= Tom Rowe (musician) =

American singer

Thomas Joseph Rowe (November 4, 1950, Lewiston, Maine – January 17, 2004, Portland, Maine) was the bass player and a singer in the folk trios Schooner Fare and Turkey Hollow. He was noted for playing a model XL2 Steinberger bass guitar. Born to Charles "Bud" Rowe, and his wife, Thoma, he had two brothers named Russ and Chuck, and a sister named Shirley. He went to school in Auburn, Maine and graduated from Edward Little High School as part of the class of 1969. He majored in Music Education at Gorham State College, now the University of Southern Maine, though never graduated. In 1975, Rowe joined the Maine folk/rock group Devonsquare. Three months after joining, the band split into two separate groups, and he went along with Steve and Chuck Romanoff, to form Schooner Fare. As part of the band, Tom sang and played electric bass, pennywhistle, and sometimes guitar. He also wrote a number of songs for the band, which included "Salt Water Farm," "Big House, Middle House, Back House, Barn," "John Cook," "The Royal Tar," and "Way Down Below."

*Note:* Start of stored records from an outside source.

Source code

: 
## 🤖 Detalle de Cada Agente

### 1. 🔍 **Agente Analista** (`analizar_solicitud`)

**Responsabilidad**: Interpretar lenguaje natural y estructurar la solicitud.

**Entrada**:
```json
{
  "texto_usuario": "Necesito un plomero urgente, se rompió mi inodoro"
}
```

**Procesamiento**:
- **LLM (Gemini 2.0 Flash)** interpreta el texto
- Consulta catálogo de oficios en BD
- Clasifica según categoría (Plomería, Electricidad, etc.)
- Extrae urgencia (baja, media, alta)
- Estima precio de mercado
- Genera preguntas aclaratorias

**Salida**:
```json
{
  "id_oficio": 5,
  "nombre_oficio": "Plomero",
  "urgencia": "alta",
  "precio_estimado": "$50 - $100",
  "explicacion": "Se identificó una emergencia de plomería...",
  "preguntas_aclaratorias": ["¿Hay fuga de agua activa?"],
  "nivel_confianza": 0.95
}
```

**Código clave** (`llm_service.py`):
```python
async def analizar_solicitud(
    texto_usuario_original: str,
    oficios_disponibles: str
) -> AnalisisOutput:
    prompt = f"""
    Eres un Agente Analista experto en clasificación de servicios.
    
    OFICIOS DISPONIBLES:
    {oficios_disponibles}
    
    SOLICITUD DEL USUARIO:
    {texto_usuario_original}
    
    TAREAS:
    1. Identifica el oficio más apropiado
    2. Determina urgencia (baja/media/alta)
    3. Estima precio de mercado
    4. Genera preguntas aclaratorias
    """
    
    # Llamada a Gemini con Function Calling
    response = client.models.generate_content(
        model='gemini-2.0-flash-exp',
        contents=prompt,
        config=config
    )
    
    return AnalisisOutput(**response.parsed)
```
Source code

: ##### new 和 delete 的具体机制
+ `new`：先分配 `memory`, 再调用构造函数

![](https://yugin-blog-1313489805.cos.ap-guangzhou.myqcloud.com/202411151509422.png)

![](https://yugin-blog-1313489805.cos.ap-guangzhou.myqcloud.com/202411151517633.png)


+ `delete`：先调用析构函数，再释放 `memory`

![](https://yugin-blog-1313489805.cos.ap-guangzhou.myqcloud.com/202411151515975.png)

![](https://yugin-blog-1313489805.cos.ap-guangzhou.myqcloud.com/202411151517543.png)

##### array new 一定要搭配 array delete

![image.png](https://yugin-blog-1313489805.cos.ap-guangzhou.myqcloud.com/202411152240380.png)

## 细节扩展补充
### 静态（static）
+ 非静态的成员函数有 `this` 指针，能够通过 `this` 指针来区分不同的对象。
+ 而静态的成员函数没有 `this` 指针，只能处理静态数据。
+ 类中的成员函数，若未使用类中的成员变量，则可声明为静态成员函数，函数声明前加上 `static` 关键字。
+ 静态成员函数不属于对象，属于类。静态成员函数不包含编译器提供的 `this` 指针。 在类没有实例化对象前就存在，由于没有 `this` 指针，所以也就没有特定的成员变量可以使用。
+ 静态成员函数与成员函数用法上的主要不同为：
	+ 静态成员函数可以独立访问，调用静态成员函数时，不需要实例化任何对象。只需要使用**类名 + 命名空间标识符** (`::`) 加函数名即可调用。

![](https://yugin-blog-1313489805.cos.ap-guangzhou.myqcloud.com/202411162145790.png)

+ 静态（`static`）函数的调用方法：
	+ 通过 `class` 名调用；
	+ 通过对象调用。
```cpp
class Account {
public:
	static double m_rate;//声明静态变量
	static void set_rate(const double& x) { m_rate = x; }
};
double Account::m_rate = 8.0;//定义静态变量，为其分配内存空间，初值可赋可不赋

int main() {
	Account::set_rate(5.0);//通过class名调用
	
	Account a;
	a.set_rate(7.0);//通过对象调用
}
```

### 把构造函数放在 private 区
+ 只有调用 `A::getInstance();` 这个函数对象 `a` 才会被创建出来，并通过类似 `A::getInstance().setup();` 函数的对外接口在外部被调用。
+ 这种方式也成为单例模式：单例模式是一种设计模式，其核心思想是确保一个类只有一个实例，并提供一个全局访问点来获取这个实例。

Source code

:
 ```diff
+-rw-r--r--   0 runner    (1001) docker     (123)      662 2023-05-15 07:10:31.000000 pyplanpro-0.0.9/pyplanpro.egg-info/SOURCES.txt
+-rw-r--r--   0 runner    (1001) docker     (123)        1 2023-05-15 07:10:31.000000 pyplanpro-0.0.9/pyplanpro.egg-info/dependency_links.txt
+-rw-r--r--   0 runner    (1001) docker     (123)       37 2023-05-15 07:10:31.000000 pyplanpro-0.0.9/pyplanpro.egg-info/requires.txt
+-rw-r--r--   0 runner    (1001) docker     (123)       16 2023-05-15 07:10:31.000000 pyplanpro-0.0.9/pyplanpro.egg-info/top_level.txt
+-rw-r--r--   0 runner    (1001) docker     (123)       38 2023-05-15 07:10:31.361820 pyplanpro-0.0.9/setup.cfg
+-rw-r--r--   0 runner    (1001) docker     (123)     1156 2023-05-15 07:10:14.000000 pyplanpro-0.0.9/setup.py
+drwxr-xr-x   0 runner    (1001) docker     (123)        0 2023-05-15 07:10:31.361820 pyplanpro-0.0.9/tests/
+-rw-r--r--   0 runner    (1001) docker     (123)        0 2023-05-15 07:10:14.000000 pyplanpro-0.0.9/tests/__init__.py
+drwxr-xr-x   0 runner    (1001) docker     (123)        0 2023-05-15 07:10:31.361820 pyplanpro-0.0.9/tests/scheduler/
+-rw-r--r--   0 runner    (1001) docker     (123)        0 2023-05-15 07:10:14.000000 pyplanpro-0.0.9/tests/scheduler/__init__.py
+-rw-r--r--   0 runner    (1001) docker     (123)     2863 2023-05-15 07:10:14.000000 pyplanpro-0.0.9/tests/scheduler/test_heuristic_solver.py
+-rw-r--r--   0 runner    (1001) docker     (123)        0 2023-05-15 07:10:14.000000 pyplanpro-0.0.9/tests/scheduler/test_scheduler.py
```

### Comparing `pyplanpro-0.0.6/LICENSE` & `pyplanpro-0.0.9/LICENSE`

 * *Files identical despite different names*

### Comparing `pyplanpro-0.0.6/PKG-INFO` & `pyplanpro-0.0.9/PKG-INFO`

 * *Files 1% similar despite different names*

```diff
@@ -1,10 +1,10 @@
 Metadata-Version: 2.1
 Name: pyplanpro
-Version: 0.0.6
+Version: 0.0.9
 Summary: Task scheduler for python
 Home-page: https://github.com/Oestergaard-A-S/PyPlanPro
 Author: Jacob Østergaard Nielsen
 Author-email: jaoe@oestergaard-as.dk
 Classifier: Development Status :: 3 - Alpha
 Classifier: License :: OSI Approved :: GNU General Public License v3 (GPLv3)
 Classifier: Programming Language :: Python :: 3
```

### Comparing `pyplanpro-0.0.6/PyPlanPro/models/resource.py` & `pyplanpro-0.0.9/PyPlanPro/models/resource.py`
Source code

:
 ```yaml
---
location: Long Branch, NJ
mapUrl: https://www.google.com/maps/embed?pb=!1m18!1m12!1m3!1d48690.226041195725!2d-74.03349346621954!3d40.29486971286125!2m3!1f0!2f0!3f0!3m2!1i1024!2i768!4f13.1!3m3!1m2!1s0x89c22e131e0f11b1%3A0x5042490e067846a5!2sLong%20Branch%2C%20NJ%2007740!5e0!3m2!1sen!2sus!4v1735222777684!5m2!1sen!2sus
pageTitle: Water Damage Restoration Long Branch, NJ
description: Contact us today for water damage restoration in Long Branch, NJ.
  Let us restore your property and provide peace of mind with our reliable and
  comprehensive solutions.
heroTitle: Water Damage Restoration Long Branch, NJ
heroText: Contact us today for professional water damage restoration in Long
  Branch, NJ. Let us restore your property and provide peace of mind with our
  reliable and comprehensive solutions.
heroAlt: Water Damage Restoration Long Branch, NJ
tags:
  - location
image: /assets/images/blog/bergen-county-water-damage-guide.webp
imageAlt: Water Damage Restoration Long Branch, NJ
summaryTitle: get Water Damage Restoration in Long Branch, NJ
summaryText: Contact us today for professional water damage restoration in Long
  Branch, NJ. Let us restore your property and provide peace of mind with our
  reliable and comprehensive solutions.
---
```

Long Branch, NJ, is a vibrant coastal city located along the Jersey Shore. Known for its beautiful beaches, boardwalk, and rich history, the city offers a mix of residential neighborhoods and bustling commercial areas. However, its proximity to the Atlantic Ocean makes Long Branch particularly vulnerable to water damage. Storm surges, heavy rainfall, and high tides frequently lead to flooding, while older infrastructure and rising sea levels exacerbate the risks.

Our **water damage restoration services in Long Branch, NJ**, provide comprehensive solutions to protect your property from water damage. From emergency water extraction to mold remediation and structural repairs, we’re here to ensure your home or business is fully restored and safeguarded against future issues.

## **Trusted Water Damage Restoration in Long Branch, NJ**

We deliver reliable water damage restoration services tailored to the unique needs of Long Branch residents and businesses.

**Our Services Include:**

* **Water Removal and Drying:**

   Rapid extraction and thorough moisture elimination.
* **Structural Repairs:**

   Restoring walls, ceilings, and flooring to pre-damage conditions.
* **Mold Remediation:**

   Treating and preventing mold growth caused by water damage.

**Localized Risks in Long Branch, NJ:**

In 1991 Rowe released a solo album titled "Whistle Up a Storm," much of which he recorded with his son, Dave Rowe, at the controls. (Note: In addition to Dave, Tom has four daughters: Erikka, Marin, Summer, and Toni Lyn.) In 1992 Tom and son formed Rowe by Rowe. After six years as a duo, Rowe by Rowe added Rowe's longtime friend Denny Breau, to form Turkey Hollow Consort; later called simply Turkey Hollow. He was diagnosed with throat cancer in November 2003, and died on January 17, 2004, due to complications from the cancer treatment. Rowe was awarded the Kate Wolf Memorial Award posthumously by the World Folk Music Association in 2004.

Schooner Fare continues to perform: the Romanoff brothers decided against replacing him, and perform now as a duo. Turkey Hollow continued together for about two more years, but subsequently disbanded. Since then, Dave Rowe continues to perform as a soloist.